Williams admits stress fracture in $22 bln deal

June 9, 2016

The author is a Reuters Breakingviews columnist. The opinions expressed are his own.

A supposedly iron-clad $22 billion pipeline deal is starting to show some cracks. Williams Companies said on Wednesday that it expects to cut its dividend if its sale to rival Energy Transfer Equity falls through. Despite ETE’s attempts to renegotiate or wriggle out of the merger, Williams has held firm until now. The payout warning may be a tactic, but the target now seems to be admitting the possibility of failure.

ETE in September agreed to acquire Williams for what was originally $33 billion-worth of cash and stock. That was before the sustained slump in oil prices savaged the stock prices of both companies, raising questions about the deal’s financial logic and the debt ETE is taking on to fund the transaction.

With no easy way out in the fine print of the merger agreement, ETE has turned to unorthodox methods to encourage Williams and its shareholders to reconsider. It slashed by 90 percent its estimate of the financial benefits of the merger, launched a dilutive private share placement and warned of big job cuts in Williams’ home town of Tulsa.

Last month, ETE said that problems securing a tax opinion from its attorneys meant it might not be able to complete the transaction by a June 28 deadline. While Williams may be open to modifying the deal terms, it has filed a lawsuit to stop ETE from using the tax issue as an excuse to abandon the merger altogether.

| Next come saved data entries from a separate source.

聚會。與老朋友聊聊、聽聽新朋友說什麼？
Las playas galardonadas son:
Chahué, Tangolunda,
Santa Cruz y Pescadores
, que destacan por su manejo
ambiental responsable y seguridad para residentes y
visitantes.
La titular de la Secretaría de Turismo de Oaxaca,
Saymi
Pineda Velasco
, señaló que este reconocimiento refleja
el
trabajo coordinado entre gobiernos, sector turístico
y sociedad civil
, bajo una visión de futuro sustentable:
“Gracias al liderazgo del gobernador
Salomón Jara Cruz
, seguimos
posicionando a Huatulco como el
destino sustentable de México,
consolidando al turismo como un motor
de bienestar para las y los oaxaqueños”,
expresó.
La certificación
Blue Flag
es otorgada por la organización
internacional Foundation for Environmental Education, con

Shareholders are skeptical. They valued Williams’ equity at just over $17 billion on Thursday – a more than 20 percent discount to the value of ETE’s offer. Yet even as it flagged the threat to the payouts its investors receive, Williams said it was committed to closing the deal as soon as possible following a scheduled June 27 shareholder vote.

The warning may be intended simply to persuade undecided owners. The Williams board may also be acting out of an abundance of caution, given the rising probability that the merger’s fate ends up being decided in court. Either way, it suggests the possibility that a once watertight deal has developed a stress fracture.